• Work request: Write out each of the following lines word for word, leaving out the pictures.

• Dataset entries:
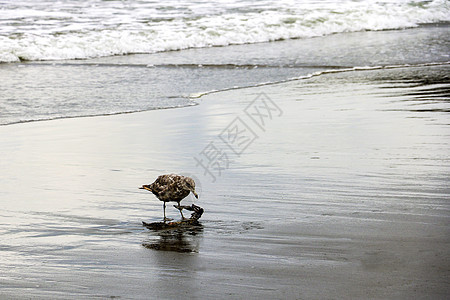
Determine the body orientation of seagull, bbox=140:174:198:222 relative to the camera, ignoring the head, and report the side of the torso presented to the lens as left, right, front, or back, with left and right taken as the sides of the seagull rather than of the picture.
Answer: right
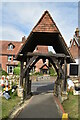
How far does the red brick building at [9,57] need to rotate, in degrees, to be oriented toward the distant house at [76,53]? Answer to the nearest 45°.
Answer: approximately 45° to its left

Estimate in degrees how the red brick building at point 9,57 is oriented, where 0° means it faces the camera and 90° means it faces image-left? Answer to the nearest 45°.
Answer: approximately 0°

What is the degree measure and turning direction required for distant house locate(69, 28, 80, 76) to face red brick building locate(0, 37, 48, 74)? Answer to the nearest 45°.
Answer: approximately 135° to its right

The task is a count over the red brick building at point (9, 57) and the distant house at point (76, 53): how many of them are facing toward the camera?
2

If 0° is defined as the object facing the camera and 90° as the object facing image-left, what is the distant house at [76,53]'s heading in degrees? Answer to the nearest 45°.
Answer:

• Response area:
Determine the body orientation of seagull, bbox=140:174:198:222 relative to the camera, ignoring the head, and report the side of the torso presented to the lens as left, right, front, or back, with left and right taken as the sides of the seagull rather than of the picture.
Answer: right
How far does the red brick building at [9,57] need to rotate, in degrees, to be oriented toward the distant house at [76,53]? Answer to the nearest 45°.
Answer: approximately 45° to its left

Estimate in degrees how the red brick building at point 9,57 is oriented, where 0° means it faces the camera and 90° means it faces image-left? Answer to the nearest 45°.
Answer: approximately 0°

What is the degree measure and turning direction required for distant house locate(69, 28, 80, 76) to face red brick building locate(0, 37, 48, 74)? Answer to the nearest 45°.
Answer: approximately 135° to its right

The task is a count over the red brick building at point (9, 57) and the distant house at point (76, 53): how many of them are facing toward the camera?
2

If 0° is defined as the object facing the camera and 90° as the object facing image-left, what is the distant house at [76,53]'s heading in degrees? Answer to the nearest 45°.
Answer:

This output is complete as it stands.